To Scan Or Not To Scan? That Is A Question.
Ultrasound or MRI for shoulder injuries?
There is often a debate regarding the efficacy of Ultrasound (USS) versus Magnetic Resonance Imaging (MRI) in the diagnosis of shoulder injuries and pathology.
Both have a beneficial and vital role to play but both also have subtleties that differentiate them from one another.
MRI has a broader use as it is able to penetrate deeper into the joint and demonstrate the anatomical structures deep within the joint and therefore injuries or pathology far beyond the reach of the more superficial penetration of USS.
The sound waves of USS work in a similar way to the sonar of a submarine or air traffic control. The sound waves are reflected from hard materials such as bone. The anatomy of the shoulder blade and upper arm can limit the views obtained by USS providing a narrower field of view- similar to viewing a hallway of a house through the letter box.
The rotator cuff tendons and the biceps tendon of the shoulder are however areas that the two imaging modalities can find common ground.
The rotator cuff is a group of four muscles and tendons that both move the shoulder but also play a crucial role in stabilising the joint.
The subscapularis arises from the deep surface of the scapula against the posterior rib cage. The tendon passes to the front of the shoulder and is an internal rotator of the arm i.e. bring the forearm across the belly.
The infraspinatus arises from the lower superficial surface of the scapula and passes to the posterior aspect of the shoulder and externally rotates the arm away from the body. The smaller teres minor performs a similar role.

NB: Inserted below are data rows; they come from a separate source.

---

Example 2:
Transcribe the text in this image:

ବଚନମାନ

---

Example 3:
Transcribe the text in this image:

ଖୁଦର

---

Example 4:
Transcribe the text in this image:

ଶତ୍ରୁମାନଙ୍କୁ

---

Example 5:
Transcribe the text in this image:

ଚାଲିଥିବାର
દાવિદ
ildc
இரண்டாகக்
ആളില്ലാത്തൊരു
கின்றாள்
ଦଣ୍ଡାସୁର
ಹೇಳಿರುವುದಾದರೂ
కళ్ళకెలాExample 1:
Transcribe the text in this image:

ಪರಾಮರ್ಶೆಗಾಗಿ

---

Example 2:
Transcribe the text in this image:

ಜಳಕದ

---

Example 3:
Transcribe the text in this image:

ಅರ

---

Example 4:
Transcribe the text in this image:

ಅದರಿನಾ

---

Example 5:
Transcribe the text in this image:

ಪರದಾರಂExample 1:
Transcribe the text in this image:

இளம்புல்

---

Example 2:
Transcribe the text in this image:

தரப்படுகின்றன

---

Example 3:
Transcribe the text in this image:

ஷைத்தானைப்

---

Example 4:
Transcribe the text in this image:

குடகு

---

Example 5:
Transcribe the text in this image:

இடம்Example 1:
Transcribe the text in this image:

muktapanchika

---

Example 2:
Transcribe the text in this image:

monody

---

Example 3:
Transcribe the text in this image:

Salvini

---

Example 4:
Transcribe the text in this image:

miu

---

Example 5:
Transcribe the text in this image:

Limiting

The supraspinatus muscle arises from the upper superficial aspect of the scapula. It passes under the acromion or ‘corner of the shoulder’ on to the upper shoulder and acts to lift the arm upwards away from the body.
Wear and tear and age-related changes of these tendons are an unavoidable part of the human aging process. This does not mean however symptoms (pain, weakness or dysfunction) are guaranteed however it is a very common complaint making up to 70% of referrals to an average UK shoulder specialist.

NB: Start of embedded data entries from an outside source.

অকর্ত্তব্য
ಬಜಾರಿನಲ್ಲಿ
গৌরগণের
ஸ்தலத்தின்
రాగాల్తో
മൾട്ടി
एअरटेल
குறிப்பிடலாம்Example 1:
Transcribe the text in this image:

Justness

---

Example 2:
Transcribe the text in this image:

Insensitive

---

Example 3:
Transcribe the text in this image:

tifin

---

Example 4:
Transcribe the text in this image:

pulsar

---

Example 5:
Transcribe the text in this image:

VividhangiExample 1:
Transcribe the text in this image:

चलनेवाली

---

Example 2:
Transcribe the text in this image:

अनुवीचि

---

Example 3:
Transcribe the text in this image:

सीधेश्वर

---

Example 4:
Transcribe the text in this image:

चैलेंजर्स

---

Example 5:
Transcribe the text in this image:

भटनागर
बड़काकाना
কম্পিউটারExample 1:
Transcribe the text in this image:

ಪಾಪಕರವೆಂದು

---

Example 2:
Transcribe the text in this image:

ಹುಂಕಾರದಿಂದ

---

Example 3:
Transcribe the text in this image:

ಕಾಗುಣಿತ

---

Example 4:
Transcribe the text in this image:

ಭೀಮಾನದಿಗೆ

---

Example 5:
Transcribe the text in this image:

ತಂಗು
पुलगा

USS and MRI have been thoroughly investigated over the years and compared. It is generally accepted that in the hands of an experienced sonographer that the sensitivity and specificity in detecting full thickness tears of the rotator cuff tendons are comparable.
Ultrasound scans are often quicker to obtain in many departments and are also cheaper to undertake. They are also not precluded in patients with claustrophobia or metallic implants such as pacemakers of certain metallic implants as in the case of MRI. USS is however hugely reliant on the skills and experience of the sonographer. The images produced are dependent on the position and angle of the probe. This commonly means the images are more difficult to interpret unless viewing them ‘live’. Clinicians are therefore often reliant on the typed report of the scan.

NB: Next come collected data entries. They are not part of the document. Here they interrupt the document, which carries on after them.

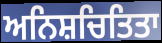
ਅਨਿਸ਼ਚਿਤਿਤਾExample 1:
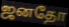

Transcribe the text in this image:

ஜனதோ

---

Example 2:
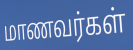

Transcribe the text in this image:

மாணவர்கள்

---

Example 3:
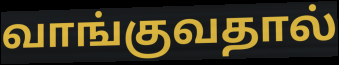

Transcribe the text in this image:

வாங்குவதால்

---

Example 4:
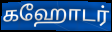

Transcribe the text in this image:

கஹோடர்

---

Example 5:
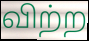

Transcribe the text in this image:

விற்றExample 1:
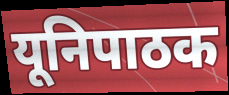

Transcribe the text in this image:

यूनिपाठक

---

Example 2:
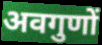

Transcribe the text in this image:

अवगुणों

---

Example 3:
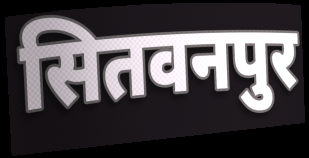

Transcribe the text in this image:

सितवनपुर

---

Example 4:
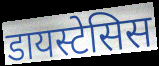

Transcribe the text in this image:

डायस्टेसिस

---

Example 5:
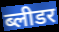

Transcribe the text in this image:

ब्लीडरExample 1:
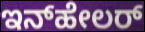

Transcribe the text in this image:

ಇನ್‌ಹೇಲರ್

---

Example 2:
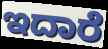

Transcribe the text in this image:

ಇದಾರೆ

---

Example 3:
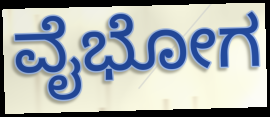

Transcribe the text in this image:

ವೈಭೋಗ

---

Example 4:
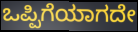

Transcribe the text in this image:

ಒಪ್ಪಿಗೆಯಾಗದೇ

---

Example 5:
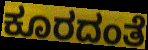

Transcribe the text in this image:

ಕೂರದಂತೆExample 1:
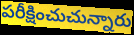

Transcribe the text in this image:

పరీక్షించుచున్నారు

MRI images on the other hand are far more transferrable and open to review and general interpretation after the scan is complete. Whilst almost all MRI scans will also be reported, I will always personally review the images and formulate my own opinion of the images and hence diagnosis prior to reading a radiologist’s report.
Shoulder ultrasound course for clinicians and surgeons are growing in popularity around the world with increasing numbers of non-radiology staff undertaking these investigations. From personal experience I can confirm that the basic skills can be developed relatively quickly and after ten or twelve scans the operator can confidently visualise and diagnose full thickness tears of the rotator cuff tendons or the long head of biceps or large calcific deposits.
It does however take significantly more exposure to confidently diagnose partial thickness tear, microcalcification, intrasubstance or delamination tears and tendinopathy.
There is good evidence in the literature to support the use of surgeon lead USS in ‘One Stop Clinics’ to improve the patient experience and also reduce costs of an already over stretched health care system.
Who do I USS and who do I MRI??
If I have a simple question of ‘Does this patient have a full thickness tear of the rotator cuff?’ then an USS is probably my imaging modality of choice.
This will probably be used in the younger patient with a history of injury or sudden onset of symptoms that are suspicious of a full thickness cuff tear. I utilise this rationale as in this cohort of patients if a tear is confirmed I am likely to discuss the pros and cons of surgery regardless of the anatomy of the tear.
In an older patient or one with longer standing symptoms when I am suspecting a more chronic tendon pathology or the so called ‘acute on chronic’ tears the decision to offer surgery may well be less clear cut. In these patients an MRI can furnish me with further information to facilitate the decision-making process giving clues to possible chronicity of the tear such as size and shape of the tendon tear (tears often retract and increase in size over time) and evidence of fatty atrophy of the muscle belly, another sign of longer-term problems. This observation was described by Goutallier, Fuchs and JP Warner.
In these patients this added information is invaluable in making a fully informed and patient centred decision surrounding conservative or surgical intervention. Many patients with chronic or acute on chronic tendon injuries can make an excellent recovery without surgical intervention and focus centred on analgesia initially with specific shoulder physiotherapy including strengthening of residual cuff and deltoid recruitment. Some unfortunately will not make these improvements and may require surgery at a later date.
Sadly, neither an MRI nor an USS will reliably provide this information.